Re: [PATCH 1/5] ext4: restart handle if credits are insufficient during writepages

Posted by Jan Kara 8 months, 1 week ago

On Fri 30-05-25 14:28:54, Zhang Yi wrote:
> From: Zhang Yi <yi.zhang@huawei.com>
> 
> After large folios are supported on ext4, writing back a sufficiently
> large and discontinuous folio may consume a significant number of
> journal credits, placing considerable strain on the journal. For
> example, in a 20GB filesystem with 1K block size and 1MB journal size,
> writing back a 2MB folio could require thousands of credits in the
> worst-case scenario (when each block is discontinuous and distributed
> across different block groups), potentially exceeding the journal size.
> 
> Fix this by making the write-back process first reserves credits for one
> page and attempts to extend the transaction if the credits are
> insufficient. In particular, if the credits for a transaction reach
> their upper limit, stop the handle and initiate a new transaction.

DIRECTIONS:
**a)** Transcribe the part of the ext4 patch message from the words "Posted by Jan" up to and including the words "the journal size.".
**b)** Answer these questions from the ext4 patch message:
(i) Who posted the reply?
(ii) What journal size does the example filesystem have?
(iii) What happens when the credits for a transaction reach their upper limit?
**c)** Extend the ext4 patch message with the next part, beginning right after its final sentence.

SUPPLIED INFORMATION:
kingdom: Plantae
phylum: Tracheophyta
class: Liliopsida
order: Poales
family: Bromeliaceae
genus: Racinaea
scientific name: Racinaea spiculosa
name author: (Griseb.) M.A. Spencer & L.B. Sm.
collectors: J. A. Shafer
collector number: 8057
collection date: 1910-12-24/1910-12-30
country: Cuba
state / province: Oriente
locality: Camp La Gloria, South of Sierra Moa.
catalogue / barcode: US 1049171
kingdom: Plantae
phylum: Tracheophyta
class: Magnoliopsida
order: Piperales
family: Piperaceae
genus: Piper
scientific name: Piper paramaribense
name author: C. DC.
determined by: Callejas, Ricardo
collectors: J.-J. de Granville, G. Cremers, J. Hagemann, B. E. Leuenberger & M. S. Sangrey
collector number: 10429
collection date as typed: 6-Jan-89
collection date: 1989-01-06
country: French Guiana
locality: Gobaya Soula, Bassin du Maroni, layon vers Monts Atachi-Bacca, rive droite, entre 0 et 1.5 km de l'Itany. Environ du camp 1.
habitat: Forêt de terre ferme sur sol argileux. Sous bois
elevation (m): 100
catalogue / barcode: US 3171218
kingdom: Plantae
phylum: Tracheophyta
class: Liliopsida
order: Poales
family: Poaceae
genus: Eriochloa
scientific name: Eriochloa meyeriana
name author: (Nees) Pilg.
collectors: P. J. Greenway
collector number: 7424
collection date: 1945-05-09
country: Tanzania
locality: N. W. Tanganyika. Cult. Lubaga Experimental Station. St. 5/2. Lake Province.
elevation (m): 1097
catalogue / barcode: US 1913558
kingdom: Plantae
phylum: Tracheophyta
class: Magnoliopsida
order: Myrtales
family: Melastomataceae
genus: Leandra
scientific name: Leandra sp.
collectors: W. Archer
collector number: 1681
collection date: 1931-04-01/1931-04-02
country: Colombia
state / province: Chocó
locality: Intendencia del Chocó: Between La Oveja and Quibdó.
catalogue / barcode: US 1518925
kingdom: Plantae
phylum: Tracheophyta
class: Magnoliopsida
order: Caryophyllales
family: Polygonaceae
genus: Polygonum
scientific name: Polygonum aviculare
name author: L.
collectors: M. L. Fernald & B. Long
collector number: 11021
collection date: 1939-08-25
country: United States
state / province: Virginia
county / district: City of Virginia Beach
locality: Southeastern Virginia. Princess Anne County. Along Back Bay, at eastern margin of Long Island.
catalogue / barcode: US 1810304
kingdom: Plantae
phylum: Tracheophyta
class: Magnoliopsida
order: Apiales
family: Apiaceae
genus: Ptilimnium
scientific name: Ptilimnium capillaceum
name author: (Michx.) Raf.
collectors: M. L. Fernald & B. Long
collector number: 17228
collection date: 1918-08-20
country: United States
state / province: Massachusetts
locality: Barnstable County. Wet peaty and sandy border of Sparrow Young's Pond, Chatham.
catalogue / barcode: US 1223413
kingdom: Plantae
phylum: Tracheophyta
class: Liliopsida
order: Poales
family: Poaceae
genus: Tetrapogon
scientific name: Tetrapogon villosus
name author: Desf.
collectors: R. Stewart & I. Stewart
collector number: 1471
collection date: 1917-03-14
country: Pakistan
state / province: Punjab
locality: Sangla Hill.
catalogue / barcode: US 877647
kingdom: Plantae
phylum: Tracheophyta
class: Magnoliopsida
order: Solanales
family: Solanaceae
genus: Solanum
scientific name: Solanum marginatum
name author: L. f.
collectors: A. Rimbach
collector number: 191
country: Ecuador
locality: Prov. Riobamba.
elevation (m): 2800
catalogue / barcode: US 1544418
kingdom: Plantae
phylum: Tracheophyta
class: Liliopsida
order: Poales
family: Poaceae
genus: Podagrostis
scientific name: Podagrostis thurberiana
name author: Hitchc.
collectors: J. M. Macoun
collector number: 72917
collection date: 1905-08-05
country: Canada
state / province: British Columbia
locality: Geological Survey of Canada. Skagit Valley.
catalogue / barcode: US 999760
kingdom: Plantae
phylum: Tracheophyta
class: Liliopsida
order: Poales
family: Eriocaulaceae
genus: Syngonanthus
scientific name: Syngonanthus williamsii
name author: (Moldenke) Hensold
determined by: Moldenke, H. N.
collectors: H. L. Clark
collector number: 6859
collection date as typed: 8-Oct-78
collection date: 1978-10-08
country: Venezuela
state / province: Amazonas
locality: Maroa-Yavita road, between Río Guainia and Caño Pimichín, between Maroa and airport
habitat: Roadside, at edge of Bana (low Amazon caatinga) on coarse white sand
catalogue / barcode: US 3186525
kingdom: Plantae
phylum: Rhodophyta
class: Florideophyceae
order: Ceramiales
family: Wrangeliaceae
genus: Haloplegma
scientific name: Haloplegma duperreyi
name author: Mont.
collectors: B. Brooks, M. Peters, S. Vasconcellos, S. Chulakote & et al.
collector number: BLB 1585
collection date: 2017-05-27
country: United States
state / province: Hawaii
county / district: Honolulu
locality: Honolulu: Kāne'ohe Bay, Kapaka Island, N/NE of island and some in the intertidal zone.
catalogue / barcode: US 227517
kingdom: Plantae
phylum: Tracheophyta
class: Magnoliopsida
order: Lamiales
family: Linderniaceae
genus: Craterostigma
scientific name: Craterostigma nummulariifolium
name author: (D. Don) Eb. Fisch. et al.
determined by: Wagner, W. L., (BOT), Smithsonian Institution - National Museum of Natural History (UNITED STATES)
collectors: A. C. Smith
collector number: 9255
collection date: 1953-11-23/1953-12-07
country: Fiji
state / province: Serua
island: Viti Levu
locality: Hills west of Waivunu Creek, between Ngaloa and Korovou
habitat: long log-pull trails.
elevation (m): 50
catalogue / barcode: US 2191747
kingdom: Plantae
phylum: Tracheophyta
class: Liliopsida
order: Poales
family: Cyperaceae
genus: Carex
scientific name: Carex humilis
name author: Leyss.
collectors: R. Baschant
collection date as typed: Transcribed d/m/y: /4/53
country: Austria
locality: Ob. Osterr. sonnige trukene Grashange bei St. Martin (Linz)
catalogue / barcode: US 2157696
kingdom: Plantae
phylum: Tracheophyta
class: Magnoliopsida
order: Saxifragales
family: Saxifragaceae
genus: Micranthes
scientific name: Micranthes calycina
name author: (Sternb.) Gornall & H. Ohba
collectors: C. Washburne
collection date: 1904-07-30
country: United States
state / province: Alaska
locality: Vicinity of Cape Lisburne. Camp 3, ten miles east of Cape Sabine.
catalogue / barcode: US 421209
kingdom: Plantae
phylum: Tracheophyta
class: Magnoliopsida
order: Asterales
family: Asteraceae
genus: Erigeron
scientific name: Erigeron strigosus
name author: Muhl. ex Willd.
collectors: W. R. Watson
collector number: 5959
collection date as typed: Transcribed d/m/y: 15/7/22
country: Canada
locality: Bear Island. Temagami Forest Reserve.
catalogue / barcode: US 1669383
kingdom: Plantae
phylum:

SET OF ANSWERS:
**a)**
Posted by Jan Kara 8 months, 1 week ago

On Fri 30-05-25 14:28:54, Zhang Yi wrote:
> From: Zhang Yi <yi.zhang@huawei.com>
> 
> After large folios are supported on ext4, writing back a sufficiently
> large and discontinuous folio may consume a significant number of
> journal credits, placing considerable strain on the journal. For
> example, in a 20GB filesystem with 1K block size and 1MB journal size,
> writing back a 2MB folio could require thousands of credits in the
> worst-case scenario (when each block is discontinuous and distributed
> across different block groups), potentially exceeding the journal size.

**b)**
(i) Jan Kara
(ii) 1MB
(iii) The handle is stopped and a new transaction is initiated.

**c)**
> 
> Note that since we do not support partial folio writeouts, some blocks
> within this folio may have been allocated. These allocated extents are
> submitted through the current transaction, but the folio itself is not
> submitted. To prevent stale data and potential deadlocks in ordered
> mode, only the dioread_nolock mode supports this solution, as it always
> allocate unwritten extents.
> 
> Suggested-by: Jan Kara <jack@suse.cz>
> Signed-off-by: Zhang Yi <yi.zhang@huawei.com>

Couple of simplification suggestions below and one bigger issue we need to
deal with.

> diff --git a/fs/ext4/inode.c b/fs/ext4/inode.c
> index be9a4cba35fd..5ef34c0c5633 100644
> --- a/fs/ext4/inode.c
> +++ b/fs/ext4/inode.c
> @@ -1680,6 +1680,7 @@ struct mpage_da_data {
>  	unsigned int do_map:1;
>  	unsigned int scanned_until_end:1;
>  	unsigned int journalled_more_data:1;
> +	unsigned int continue_map:1;
>  };
>  
>  static void mpage_release_unused_pages(struct mpage_da_data *mpd,
> @@ -2367,6 +2368,8 @@ static int mpage_map_one_extent(handle_t *handle, struct mpage_da_data *mpd)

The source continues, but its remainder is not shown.